Your objective: Rewrite all of the data below as a numbered list, leaving out any blank lines.

[Items from a dataset]
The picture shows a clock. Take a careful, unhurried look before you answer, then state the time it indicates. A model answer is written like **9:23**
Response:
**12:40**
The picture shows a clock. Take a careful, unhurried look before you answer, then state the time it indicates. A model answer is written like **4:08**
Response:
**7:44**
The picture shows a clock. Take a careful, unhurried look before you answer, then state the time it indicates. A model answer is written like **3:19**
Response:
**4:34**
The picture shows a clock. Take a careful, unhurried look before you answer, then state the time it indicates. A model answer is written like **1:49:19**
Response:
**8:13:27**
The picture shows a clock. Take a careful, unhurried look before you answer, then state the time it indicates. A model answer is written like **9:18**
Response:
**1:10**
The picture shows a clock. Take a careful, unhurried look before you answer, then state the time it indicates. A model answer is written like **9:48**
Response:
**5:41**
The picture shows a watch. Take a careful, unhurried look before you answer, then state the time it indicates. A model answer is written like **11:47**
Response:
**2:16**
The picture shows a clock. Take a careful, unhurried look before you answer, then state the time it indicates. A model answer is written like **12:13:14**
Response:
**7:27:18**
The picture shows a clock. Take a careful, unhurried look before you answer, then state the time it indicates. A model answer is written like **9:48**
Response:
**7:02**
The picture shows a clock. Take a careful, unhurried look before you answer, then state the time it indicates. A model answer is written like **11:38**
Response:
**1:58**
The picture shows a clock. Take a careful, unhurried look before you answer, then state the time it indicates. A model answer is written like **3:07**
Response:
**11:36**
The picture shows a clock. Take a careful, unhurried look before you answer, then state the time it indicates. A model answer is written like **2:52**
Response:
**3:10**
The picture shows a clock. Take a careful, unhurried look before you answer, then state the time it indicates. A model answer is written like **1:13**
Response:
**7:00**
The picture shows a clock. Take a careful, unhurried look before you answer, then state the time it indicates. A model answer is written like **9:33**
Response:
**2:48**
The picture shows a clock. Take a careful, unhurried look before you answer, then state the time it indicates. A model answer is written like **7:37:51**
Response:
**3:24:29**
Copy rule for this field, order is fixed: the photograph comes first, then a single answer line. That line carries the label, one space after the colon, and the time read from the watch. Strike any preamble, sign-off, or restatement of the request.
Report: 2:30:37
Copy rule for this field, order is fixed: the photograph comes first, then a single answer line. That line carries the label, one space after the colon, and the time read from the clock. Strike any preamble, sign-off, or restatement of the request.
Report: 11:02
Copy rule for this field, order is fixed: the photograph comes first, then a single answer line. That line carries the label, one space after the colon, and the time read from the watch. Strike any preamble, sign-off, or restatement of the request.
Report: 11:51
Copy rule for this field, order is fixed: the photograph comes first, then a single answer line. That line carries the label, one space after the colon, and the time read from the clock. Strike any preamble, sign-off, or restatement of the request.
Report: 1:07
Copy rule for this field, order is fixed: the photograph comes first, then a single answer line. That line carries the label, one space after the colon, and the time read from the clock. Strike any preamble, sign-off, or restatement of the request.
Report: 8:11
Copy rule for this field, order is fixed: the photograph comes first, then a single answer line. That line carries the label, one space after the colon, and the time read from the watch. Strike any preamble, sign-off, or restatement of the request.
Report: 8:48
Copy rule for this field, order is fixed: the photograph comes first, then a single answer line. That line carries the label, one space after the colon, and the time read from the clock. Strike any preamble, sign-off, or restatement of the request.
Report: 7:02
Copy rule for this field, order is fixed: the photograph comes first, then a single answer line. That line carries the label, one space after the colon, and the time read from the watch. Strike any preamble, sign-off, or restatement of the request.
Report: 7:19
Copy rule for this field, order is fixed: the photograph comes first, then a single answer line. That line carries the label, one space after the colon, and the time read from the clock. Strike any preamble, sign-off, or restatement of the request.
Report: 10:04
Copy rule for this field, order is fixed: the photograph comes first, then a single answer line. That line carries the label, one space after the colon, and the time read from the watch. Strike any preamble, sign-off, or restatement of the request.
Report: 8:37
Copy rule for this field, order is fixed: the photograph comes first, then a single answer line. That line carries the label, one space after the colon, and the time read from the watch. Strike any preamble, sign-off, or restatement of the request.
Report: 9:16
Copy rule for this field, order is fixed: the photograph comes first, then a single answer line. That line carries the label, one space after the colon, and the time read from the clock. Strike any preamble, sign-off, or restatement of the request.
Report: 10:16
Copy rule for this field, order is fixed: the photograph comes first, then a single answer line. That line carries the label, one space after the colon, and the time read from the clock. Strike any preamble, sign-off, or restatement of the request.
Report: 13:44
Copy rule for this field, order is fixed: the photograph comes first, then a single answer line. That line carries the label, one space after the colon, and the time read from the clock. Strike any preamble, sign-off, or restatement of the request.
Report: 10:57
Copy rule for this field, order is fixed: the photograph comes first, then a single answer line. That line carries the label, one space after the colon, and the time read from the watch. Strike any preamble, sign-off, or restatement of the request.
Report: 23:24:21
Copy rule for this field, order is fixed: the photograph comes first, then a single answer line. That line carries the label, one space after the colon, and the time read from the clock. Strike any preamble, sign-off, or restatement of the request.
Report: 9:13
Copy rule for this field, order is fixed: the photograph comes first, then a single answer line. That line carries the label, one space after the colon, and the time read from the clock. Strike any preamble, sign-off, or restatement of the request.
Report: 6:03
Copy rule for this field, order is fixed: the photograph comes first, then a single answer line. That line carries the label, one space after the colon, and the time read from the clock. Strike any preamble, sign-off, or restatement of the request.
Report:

Response below:
1. The picture shows a clock. Take a careful, unhurried look before you answer, then state the time it indicates. A model answer is written like **9:23**
2. Response:
3. **12:40**
4. The picture shows a clock. Take a careful, unhurried look before you answer, then state the time it indicates. A model answer is written like **4:08**
5. Response:
6. **7:44**
7. The picture shows a clock. Take a careful, unhurried look before you answer, then state the time it indicates. A model answer is written like **3:19**
8. Response:
9. **4:34**
10. The picture shows a clock. Take a careful, unhurried look before you answer, then state the time it indicates. A model answer is written like **1:49:19**
11. Response:
12. **8:13:27**
13. The picture shows a clock. Take a careful, unhurried look before you answer, then state the time it indicates. A model answer is written like **9:18**
14. Response:
15. **1:10**
16. The picture shows a clock. Take a careful, unhurried look before you answer, then state the time it indicates. A model answer is written like **9:48**
17. Response:
18. **5:41**
19. The picture shows a watch. Take a careful, unhurried look before you answer, then state the time it indicates. A model answer is written like **11:47**
20. Response:
21. **2:16**
22. The picture shows a clock. Take a careful, unhurried look before you answer, then state the time it indicates. A model answer is written like **12:13:14**
23. Response:
24. **7:27:18**
25. The picture shows a clock. Take a careful, unhurried look before you answer, then state the time it indicates. A model answer is written like **9:48**
26. Response:
27. **7:02**
28. The picture shows a clock. Take a careful, unhurried look before you answer, then state the time it indicates. A model answer is written like **11:38**
29. Response:
30. **1:58**
31. The picture shows a clock. Take a careful, unhurried look before you answer, then state the time it indicates. A model answer is written like **3:07**
32. Response:
33. **11:36**
34. The picture shows a clock. Take a careful, unhurried look before you answer, then state the time it indicates. A model answer is written like **2:52**
35. Response:
36. **3:10**
37. The picture shows a clock. Take a careful, unhurried look before you answer, then state the time it indicates. A model answer is written like **1:13**
38. Response:
39. **7:00**
40. The picture shows a clock. Take a careful, unhurried look before you answer, then state the time it indicates. A model answer is written like **9:33**
41. Response:
42. **2:48**
43. The picture shows a clock. Take a careful, unhurried look before you answer, then state the time it indicates. A model answer is written like **7:37:51**
44. Response:
45. **3:24:29**
46. Copy rule for this field, order is fixed: the photograph comes first, then a single answer line. That line carries the label, one space after the colon, and the time read from the watch. Strike any preamble, sign-off, or restatement of the request.
47. Report: 2:30:37
48. Copy rule for this field, order is fixed: the photograph comes first, then a single answer line. That line carries the label, one space after the colon, and the time read from the clock. Strike any preamble, sign-off, or restatement of the request.
49. Report: 11:02
50. Copy rule for this field, order is fixed: the photograph comes first, then a single answer line. That line carries the label, one space after the colon, and the time read from the watch. Strike any preamble, sign-off, or restatement of the request.
51. Report: 11:51
52. Copy rule for this field, order is fixed: the photograph comes first, then a single answer line. That line carries the label, one space after the colon, and the time read from the clock. Strike any preamble, sign-off, or restatement of the request.
53. Report: 1:07
54. Copy rule for this field, order is fixed: the photograph comes first, then a single answer line. That line carries the label, one space after the colon, and the time read from the clock. Strike any preamble, sign-off, or restatement of the request.
55. Report: 8:11
56. Copy rule for this field, order is fixed: the photograph comes first, then a single answer line. That line carries the label, one space after the colon, and the time read from the watch. Strike any preamble, sign-off, or restatement of the request.
57. Report: 8:48
58. Copy rule for this field, order is fixed: the photograph comes first, then a single answer line. That line carries the label, one space after the colon, and the time read from the clock. Strike any preamble, sign-off, or restatement of the request.
59. Report: 7:02
60. Copy rule for this field, order is fixed: the photograph comes first, then a single answer line. That line carries the label, one space after the colon, and the time read from the watch. Strike any preamble, sign-off, or restatement of the request.
61. Report: 7:19
62. Copy rule for this field, order is fixed: the photograph comes first, then a single answer line. That line carries the label, one space after the colon, and the time read from the clock. Strike any preamble, sign-off, or restatement of the request.
63. Report: 10:04
64. Copy rule for this field, order is fixed: the photograph comes first, then a single answer line. That line carries the label, one space after the colon, and the time read from the watch. Strike any preamble, sign-off, or restatement of the request.
65. Report: 8:37
66. Copy rule for this field, order is fixed: the photograph comes first, then a single answer line. That line carries the label, one space after the colon, and the time read from the watch. Strike any preamble, sign-off, or restatement of the request.
67. Report: 9:16
68. Copy rule for this field, order is fixed: the photograph comes first, then a single answer line. That line carries the label, one space after the colon, and the time read from the clock. Strike any preamble, sign-off, or restatement of the request.
69. Report: 10:16
70. Copy rule for this field, order is fixed: the photograph comes first, then a single answer line. That line carries the label, one space after the colon, and the time read from the clock. Strike any preamble, sign-off, or restatement of the request.
71. Report: 13:44
72. Copy rule for this field, order is fixed: the photograph comes first, then a single answer line. That line carries the label, one space after the colon, and the time read from the clock. Strike any preamble, sign-off, or restatement of the request.
73. Report: 10:57
74. Copy rule for this field, order is fixed: the photograph comes first, then a single answer line. That line carries the label, one space after the colon, and the time read from the watch. Strike any preamble, sign-off, or restatement of the request.
75. Report: 23:24:21
76. Copy rule for this field, order is fixed: the photograph comes first, then a single answer line. That line carries the label, one space after the colon, and the time read from the clock. Strike any preamble, sign-off, or restatement of the request.
77. Report: 9:13
78. Copy rule for this field, order is fixed: the photograph comes first, then a single answer line. That line carries the label, one space after the colon, and the time read from the clock. Strike any preamble, sign-off, or restatement of the request.
79. Report: 6:03
80. Copy rule for this field, order is fixed: the photograph comes first, then a single answer line. That line carries the label, one space after the colon, and the time read from the clock. Strike any preamble, sign-off, or restatement of the request.
81. Report:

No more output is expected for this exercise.